Pianist Jelly Roll Morton said that "Be-Baba-Leba"'s riff was "so old it's got whiskers", and it is close to the one on "Boogie Woogie" recorded by Jimmy Rushing with Count Basie in 1937. However, the scat wording apparently derives from "Ee-Bobaliba", a song performed by saxophonist and bandleader Jim Wynn in the early 1940s with his band, the Bobalibans. By that time, the term "bebop" or similar terms like "ba-re-bop" were becoming popular among musicians to describe the new forms of jazz being performed by such musicians as Dizzy Gillespie. Wynn recorded his song, with vocalist Claude Trenier, after Humes recorded "Be-Baba-Leba", and it did not make the chart.

==Lionel Hampton recording==
Once Humes' record had become a hit, Decca Records rushed Lionel Hampton into the studio to record a similar song, which became "Hey! Ba-Ba-Re-Bop". Their arrangement was similar to Jim Wynn's but added a call and response element between Hampton and his musicians, and replaced Humes' salacious verses with nonsense rhymes like: "Matilda Brown told old King Tut, 'If you can't say rebop keep your big mouth shut', say hey ba-ba-re-bop...". Hampton was already a popular and established musician, at a bigger company than Humes' Philo, and his version soon knocked Humes off the charts and went to number one on the R&B chart for 16 weeks (a record broken at that time only by Joe Liggins' "The Honeydripper" and Louis Jordan's "Choo Choo Ch'Boogie").

The song is viewed in some respects as a precursor to rock and roll. Reviewer Lindsay Planer wrote of Hampton's recording:The cut immediate gets fired up with Hampton's trademark two-fingered piano lick as it beckons to hipsters of all stripes. He is joined by the rhythm section, which establishes a solid boogie-woogie tempo leading up to the catchy chorus. The verses are offered in a halting style, with the combo accenting the first downbeat, then laying out for the other three in the measure. This effective technique would later show up as a sonic hallmark of blues arrangements. The lyrics are presented in short rhymes... Between the second and final couplet there is an extended instrumental break, giving the trumpet and clarinet room to wail. Hampton returns with some improvised scat vocals and another round of the chorus before heading into the concluding lines and one last coda of the chorus.
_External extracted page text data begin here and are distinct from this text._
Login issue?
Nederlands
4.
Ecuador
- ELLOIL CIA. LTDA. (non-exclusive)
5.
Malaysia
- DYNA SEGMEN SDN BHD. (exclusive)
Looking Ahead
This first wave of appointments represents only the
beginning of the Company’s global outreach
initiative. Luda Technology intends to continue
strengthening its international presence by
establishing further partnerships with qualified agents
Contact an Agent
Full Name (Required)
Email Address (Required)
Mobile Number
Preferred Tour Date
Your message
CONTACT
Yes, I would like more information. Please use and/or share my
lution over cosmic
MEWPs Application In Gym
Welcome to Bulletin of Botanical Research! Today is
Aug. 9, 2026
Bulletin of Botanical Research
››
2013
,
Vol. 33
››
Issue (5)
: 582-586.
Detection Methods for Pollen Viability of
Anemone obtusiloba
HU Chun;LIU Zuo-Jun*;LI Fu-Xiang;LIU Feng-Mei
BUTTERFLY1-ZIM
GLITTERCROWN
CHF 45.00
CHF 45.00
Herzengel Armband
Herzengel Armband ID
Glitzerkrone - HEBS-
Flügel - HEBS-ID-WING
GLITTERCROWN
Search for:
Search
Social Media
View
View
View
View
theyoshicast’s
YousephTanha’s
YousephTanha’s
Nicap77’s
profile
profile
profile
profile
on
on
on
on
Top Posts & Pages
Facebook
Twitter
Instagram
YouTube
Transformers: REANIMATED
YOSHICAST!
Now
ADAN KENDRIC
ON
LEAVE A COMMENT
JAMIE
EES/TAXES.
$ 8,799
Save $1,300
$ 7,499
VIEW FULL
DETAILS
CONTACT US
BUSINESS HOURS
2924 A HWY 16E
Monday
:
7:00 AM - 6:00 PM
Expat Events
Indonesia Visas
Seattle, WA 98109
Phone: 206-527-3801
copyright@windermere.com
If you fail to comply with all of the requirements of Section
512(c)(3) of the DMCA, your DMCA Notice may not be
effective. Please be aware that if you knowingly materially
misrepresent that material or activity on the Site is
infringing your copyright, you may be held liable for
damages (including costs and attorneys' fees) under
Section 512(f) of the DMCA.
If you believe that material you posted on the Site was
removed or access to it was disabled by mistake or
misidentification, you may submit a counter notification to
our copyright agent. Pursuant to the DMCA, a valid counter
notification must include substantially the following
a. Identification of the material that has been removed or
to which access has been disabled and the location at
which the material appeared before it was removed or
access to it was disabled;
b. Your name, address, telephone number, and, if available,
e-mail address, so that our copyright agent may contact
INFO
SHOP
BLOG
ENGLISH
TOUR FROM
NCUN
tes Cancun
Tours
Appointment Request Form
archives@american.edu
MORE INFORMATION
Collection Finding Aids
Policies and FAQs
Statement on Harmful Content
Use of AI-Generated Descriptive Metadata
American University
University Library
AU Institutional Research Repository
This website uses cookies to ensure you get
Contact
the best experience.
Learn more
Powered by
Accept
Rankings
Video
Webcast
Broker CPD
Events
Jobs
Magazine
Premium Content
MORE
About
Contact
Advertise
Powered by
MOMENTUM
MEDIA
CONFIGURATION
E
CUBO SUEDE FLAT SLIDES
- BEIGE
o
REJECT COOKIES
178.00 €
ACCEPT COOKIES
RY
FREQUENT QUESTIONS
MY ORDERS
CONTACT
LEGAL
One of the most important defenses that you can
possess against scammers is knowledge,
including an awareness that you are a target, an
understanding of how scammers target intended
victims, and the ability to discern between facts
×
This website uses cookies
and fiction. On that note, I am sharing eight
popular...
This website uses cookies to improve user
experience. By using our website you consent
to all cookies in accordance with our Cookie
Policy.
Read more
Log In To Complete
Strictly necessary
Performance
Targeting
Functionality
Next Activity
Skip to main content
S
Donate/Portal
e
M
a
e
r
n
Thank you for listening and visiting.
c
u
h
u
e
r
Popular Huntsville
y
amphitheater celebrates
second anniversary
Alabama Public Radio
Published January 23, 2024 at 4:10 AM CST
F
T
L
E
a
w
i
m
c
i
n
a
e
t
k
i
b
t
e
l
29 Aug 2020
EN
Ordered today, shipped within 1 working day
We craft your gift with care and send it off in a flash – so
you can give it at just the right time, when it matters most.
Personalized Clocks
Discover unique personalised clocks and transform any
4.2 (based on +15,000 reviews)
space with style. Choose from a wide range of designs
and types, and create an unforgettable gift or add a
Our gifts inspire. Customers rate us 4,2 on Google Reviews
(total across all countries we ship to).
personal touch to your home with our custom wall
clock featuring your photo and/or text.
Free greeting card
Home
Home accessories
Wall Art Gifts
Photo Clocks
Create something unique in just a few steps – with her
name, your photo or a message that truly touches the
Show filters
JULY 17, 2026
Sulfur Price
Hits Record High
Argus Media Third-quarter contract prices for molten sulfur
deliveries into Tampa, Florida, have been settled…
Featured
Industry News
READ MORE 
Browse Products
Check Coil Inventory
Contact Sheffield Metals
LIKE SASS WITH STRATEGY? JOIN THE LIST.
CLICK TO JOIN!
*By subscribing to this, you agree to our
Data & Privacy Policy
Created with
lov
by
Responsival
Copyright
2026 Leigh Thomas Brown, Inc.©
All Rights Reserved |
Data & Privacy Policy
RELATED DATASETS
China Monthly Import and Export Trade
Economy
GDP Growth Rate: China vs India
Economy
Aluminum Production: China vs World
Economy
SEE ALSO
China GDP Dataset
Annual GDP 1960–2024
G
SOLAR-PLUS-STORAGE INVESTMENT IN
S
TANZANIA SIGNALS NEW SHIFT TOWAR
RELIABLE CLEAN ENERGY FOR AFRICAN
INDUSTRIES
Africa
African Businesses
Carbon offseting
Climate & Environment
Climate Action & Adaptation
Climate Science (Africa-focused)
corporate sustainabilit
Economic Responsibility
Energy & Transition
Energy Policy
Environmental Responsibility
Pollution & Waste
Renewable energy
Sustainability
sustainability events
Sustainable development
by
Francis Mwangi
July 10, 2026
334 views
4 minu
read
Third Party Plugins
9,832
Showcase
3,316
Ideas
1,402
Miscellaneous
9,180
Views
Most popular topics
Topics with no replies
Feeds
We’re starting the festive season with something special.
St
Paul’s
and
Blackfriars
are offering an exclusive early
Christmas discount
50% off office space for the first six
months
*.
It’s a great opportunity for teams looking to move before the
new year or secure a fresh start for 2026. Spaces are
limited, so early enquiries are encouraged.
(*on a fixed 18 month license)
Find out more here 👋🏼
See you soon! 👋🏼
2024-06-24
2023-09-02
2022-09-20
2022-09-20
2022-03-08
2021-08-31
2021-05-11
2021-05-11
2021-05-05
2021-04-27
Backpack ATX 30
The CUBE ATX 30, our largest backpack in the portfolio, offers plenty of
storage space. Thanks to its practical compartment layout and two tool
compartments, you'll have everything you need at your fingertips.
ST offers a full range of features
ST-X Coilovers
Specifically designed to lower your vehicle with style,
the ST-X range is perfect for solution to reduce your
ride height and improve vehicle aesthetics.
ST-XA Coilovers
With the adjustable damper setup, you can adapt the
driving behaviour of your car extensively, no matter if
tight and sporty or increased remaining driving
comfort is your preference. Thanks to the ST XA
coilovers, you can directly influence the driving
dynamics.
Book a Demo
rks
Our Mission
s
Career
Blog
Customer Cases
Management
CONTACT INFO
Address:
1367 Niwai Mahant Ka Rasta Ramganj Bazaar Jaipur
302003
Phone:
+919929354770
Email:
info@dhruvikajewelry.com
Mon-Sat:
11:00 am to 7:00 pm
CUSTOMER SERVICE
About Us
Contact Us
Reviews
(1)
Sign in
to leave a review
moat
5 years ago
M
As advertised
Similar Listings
==Later versions and influence==
Hampton was also responsible for recording another version of the song, "Hey-Ba-Ra-Re-Bop", by Wynonie Harris, which was released on his Hamp-Tone label, though Hampton himself did not play on the session. The song was also covered by Tex Beneke with the Glenn Miller Orchestra, as "Hey! Ba-Ba-Re-Bop", which reached number 4 on the pop chart in 1946. Other versions, though technically listed as different songs, included Dizzy Gillespie's "Bob A Lee Ba" and Tina Dixon's "E-Bop-O-Lee-Bop".

The use of nonsense syllables to convey excitement was passed on in later years in such songs as Gene Vincent's "Be-Bop-A-Lula" and Little Richard's "awopbopaloobop alopbamboom" in "Tutti Frutti", both in 1956.

Holger Czukay recorded several versions of a track "Hey! Ba-Ba-Re-Bop", inspired by a live recording of Hampton's performance in Hamburg in the 1950s; Czukay's version appears on the album Rome Remains Rome.